Description of the task ->
Can you rewrite only the lines starting with the one containing "pose: elev=57.5 azim=237.1" and going on through the one containing "Dot at: (328, 270)", with "Dot at" swapped out for "Marked point at" and everything else left unchanged?

Data for this task ->
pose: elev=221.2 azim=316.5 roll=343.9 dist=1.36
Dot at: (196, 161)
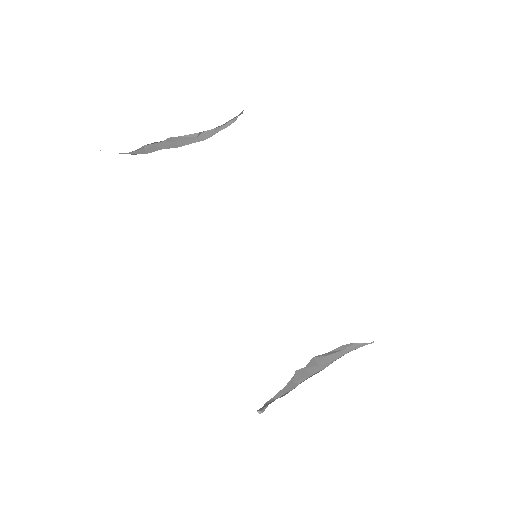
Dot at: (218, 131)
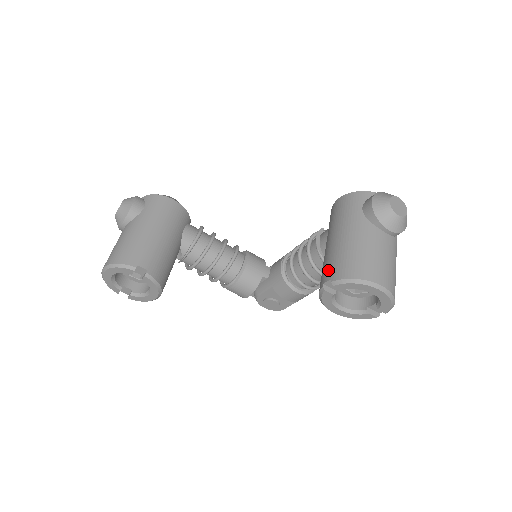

---

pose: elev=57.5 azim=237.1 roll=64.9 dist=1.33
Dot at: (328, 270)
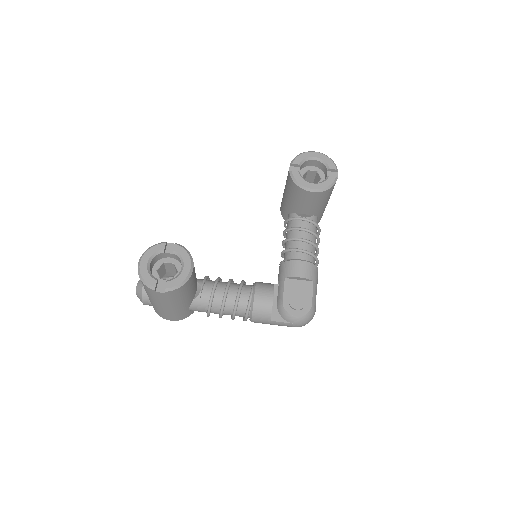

Answer ->
pose: elev=57.5 azim=237.1 roll=64.9 dist=1.33
Marked point at: (328, 270)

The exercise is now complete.